Takshila Office, Defense Colony, New Delhi, India
The design of the office cum residence for the Takshila group by Archohm at New Delhi plays daringly with materials, colours, textures and products in this ‘no compromise’ space solution. This innovative vocabulary selection and intuitive product collection brings in a sense of ‘taste’ and ‘timelessness’.
Text: courtesy, the designers; Photographer: Bharat Aggarwal
Archohm was commissioned to build a SOHO office (small office/home office) and residence for the owner of the Takshila Group at New Delhi. Takshila Group run large successful city schools, work on a rural campus for arts and crafts, promote performing arts and support ‘Indian’ endeavors.
Functionally, the ground floor is the reception space and serves as a control for the lower ground office and the upper ground house with a multipurpose lounge to engage and entertain business visitors.
The upper level is a single expansive space subdivided and scaled down to different times and tones.
The basement is a traditional office space. Storages are concealed behind a textured relief wall of wood. This absorbs the extensive filing requirements as well as the services and servers.
The cabins are scaled and sized with flexible glass verticals and corian horizontals. The cabin is an experiment to redefine workspace inside by eliminating the inside circulation space. It borrows the outside passage to sit across the table inside. This also makes the cabin more accessible, literally and workwise.
A large central island, a corian monolith, serves as a workspace for six. This piece is specially designed to house lighting, electrical and other plug-ins. A separate space for stationery, a unique space for plants and a smart plinth for individual lights are allocated. These lights are long LED strips especially for workstation task-lighting, minimizing screen glares and light pollution. Touch controls further enhance the technology edge to the space.
This workspace extends to the informal canteen and conference space that spans betweenthe pantry and printing facility. This space also had a glass wall with plants at the bottom and natural light from top. Metal walls with magnets give an innovative and informal definition to the space. Stools and small tables in this space function the flexibility.
The conference room is the most fundamental requirement of the project. It was to be used primarily for virtual meetings. The vertical surfaces are glass writing boards or sound absorbing textures. So is the carpet flooring and ceiling reliefs. State of the art conferencing equipment, smart boards and lighting controls enable this compact space as a comprehensive solution.
Last but not least, is the most impressive volume of the project. This is the workspace of the owner, the chairman of the group. The double heights with bare concrete walls give a distinct ‘designer’ definition to this room. One uses the rurality of bamboo as a flavor and a finish. ‘Finesse’ of engineered bamboo panels on the flooring and circular cross sectional clusters of real bamboo as a creative ceiling concealing all services bring in the material madness. The raw wood Italian furniture further compliments the purity of surfaces. Two walls are clean and bare concrete to receive the artwork, an original large Hussain painting.
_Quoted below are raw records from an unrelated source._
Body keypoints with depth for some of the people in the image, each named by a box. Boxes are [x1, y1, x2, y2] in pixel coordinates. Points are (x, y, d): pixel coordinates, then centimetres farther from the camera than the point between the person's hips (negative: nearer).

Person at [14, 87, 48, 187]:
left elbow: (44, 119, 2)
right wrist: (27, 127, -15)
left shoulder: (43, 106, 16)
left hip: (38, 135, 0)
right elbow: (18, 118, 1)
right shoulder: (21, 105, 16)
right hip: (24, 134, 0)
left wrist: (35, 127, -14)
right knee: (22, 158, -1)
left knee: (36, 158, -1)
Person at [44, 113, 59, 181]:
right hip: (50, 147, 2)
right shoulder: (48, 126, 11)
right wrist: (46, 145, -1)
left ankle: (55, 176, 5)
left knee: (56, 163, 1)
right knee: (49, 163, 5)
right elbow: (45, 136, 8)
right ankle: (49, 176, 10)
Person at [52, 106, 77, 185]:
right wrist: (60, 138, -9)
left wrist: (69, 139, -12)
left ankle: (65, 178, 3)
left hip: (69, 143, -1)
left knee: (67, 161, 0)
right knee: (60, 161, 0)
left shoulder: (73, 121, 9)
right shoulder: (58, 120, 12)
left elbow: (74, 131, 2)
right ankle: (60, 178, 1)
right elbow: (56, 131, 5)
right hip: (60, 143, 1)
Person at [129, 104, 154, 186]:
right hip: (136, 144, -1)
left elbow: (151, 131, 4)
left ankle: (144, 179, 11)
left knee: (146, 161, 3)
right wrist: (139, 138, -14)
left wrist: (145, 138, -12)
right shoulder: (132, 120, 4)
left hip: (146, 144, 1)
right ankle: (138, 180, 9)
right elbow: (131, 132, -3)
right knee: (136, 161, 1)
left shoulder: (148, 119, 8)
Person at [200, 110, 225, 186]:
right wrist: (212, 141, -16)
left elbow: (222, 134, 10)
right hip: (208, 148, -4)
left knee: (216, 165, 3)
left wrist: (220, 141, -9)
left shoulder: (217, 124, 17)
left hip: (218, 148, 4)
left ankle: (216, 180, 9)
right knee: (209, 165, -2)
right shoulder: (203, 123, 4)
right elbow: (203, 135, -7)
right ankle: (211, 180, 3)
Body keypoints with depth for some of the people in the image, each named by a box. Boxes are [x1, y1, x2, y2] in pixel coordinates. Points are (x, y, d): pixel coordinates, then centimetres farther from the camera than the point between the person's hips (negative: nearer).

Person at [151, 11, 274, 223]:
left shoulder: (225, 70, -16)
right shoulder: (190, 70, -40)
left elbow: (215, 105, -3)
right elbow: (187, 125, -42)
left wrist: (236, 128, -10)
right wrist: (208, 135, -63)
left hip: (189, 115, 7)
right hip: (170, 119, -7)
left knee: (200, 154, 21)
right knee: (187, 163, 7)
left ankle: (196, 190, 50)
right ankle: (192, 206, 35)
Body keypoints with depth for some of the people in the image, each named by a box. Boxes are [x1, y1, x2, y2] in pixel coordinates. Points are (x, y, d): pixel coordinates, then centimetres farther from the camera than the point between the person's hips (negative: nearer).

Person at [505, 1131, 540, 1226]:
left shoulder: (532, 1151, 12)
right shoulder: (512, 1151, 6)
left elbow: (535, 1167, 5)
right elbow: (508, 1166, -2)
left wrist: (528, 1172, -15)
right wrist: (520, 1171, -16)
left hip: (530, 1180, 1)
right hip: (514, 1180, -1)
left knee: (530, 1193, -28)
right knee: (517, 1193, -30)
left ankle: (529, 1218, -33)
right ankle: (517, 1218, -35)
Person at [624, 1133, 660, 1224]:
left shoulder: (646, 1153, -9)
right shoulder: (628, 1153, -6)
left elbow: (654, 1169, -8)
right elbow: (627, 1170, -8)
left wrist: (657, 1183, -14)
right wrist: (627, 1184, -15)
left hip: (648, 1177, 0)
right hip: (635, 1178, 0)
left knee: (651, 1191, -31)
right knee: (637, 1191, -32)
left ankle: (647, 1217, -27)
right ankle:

One wall is a double glass wall with plants to diffuse the sense of the underground. The back wall is an extended large wall unit, a rhythm of raw vertical planks flanked with horizontal glass to store books, awards, equipment and accessories of the well read and travelled ‘collector’, the occupant of this space. The two most fundamental ingredients of a workspace, the chair and the light are both examples of the finest German technology and design. The European equipment for sound and light brings in the required ‘intelligence’ quotient for efficiency at work. This innovative vocabulary selection and intuitive product collection brings in a sense of ‘taste’ and ‘timelessness’.This core space is thus the inspiration that fuels the entire project and the larger office at large.